5 Common Tax Mistakes You Can Avoid
Wednesday, March 8, 2017
It’s tax season again? Already!? Some of you may have already filed yours; but for those that haven’t, here are some mistakes you can avoid to prevent the IRS from causing you any trouble.
MisSing the tax deadline
When is the tax deadline for 2017? If you said, “April 15th”, you’d be wrong this year. It is actually April 18th in 2017. If that’s not enough, you can ask for a six-month extension — but you should know that all an extension does is give you more time to file your return. It doesn’t mean you can put off paying taxes you owe. You’ll still need to send payment of your estimated tax bill by April 18. Otherwise, you could face substantial penalties.
Filing your taxes requires a lot of numbers input. Bad math can result in a lot of headaches including owing more than you thought. Using a tax-software program to file your return can help reduce math errors. The built-in calculators do the work for you, adding, subtracting, and inserting numbers on additional forms as needed. But you still have to make sure your initial numbers are correct. Entering $3,500 when the real figure is $5,300 makes a lot of tax difference. Getting the numbers right is crucial because you can be sure the IRS will be double-checking numerical entries against its copies of your tax statements (W-2, 1099s and the like). When IRS examiners find a discrepancy, they’ll definitely let you know and, in many cases, will correct your mistake and refigure your taxes for you. Don’t give them the chance. Make sure your math entries are right!

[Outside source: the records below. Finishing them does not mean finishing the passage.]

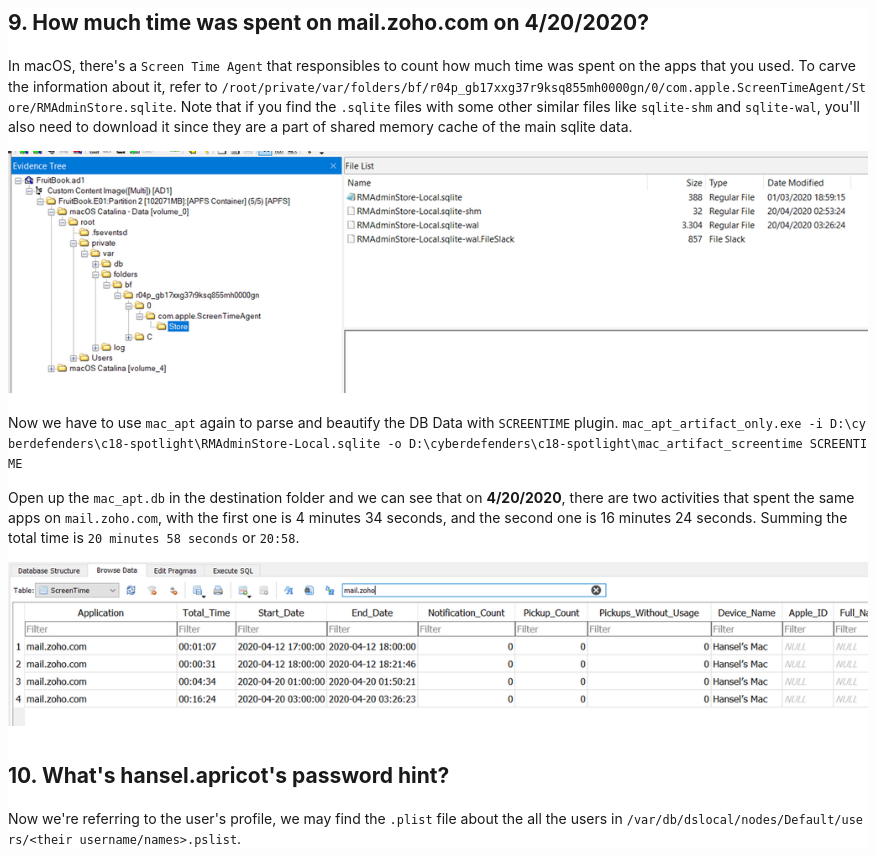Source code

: ## 9. How much time was spent on mail.zoho.com on 4/20/2020?

In macOS, there's a `Screen Time Agent` that responsibles to count how much time was spent on the apps
that you used. To carve the information about it, refer to `/root/private/var/folders/bf/r04p_gb17xxg37r9ksq855mh0000gn/0/com.apple.ScreenTimeAgent/Store/RMAdminStore.sqlite`.
Note that if you find the `.sqlite` files with some other similar files like `sqlite-shm` and `sqlite-wal`, you'll also need to download it since they
are a part of shared memory cache of the main sqlite data.

<img src="images/Picture15.png" />

Now we have to use `mac_apt` again to parse and beautify the DB Data with `SCREENTIME` plugin.
`mac_apt_artifact_only.exe -i D:\cyberdefenders\c18-spotlight\RMAdminStore-Local.sqlite -o D:\cyberdefenders\c18-spotlight\mac_artifact_screentime SCREENTIME`

Open up the `mac_apt.db` in the destination folder and we can see that on **4/20/2020**, there are two activities that spent the same apps on `mail.zoho.com`,
with the first one is 4 minutes 34 seconds, and the second one is 16 minutes 24 seconds. Summing the total time is `20 minutes 58 seconds` or `20:58`.

<img src="images/Picture16.png" />

## 10. What's hansel.apricot's password hint?

Now we're referring to the user's profile, we may find the `.plist` file about the all the users in
`/var/db/dslocal/nodes/Default/users/<their username/names>.pslist`.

Additional income REPORTING
Did you have a side job this year? If so, as a contractor you probably received a Form 1099-MISC detailing the extra earnings. What about savings and investment accounts? For these, you should have received Form 1099-INT and Form 1099-DIV statements. In each 1099 instance, the IRS knows precisely how much extra money (either as wages or unearned investment income) you made as soon as you did, thanks to the financial firms who sent copies of your 1099 forms to the tax agency. If you forget to include any of these earnings on your return, the IRS examiners will let you know you owe taxes on them, too. And depending on when your oversight is discovered, you also could owe penalties and interest on the unreported earnings.
Failing to Itemize Deductions
For many people, taking the standard deduction—$12,200 for couples or $6,100 for single filers—may seem like the simplest and easiest route when doing taxes, especially if they’re pressed for time. But itemizing your deductions can sometimes save you a bundle. If you’ve had large, uninsured medical expenses, made sizable charitable contributions, or paid a significant amount of interest or taxes on a home in the past year, itemizing may be worth your while. Not sure if itemizing is right for you? Take this quiz to find out.
Skipping the signature
One of the easiest mistakes is forgetting to sign your taxes! The IRS doesn’t process unsigned returns, so be sure to put your John Hancock where your forms require it. If you file electronically, you must use your personal identification number, or PIN, to sign your tax return.
In the eyes of the IRS, ignorance is not an excuse. Mistakes you make when filing your taxes are your responsibility. We hope these tips help you to file flawlessly and get the return you deserve. Happy filing!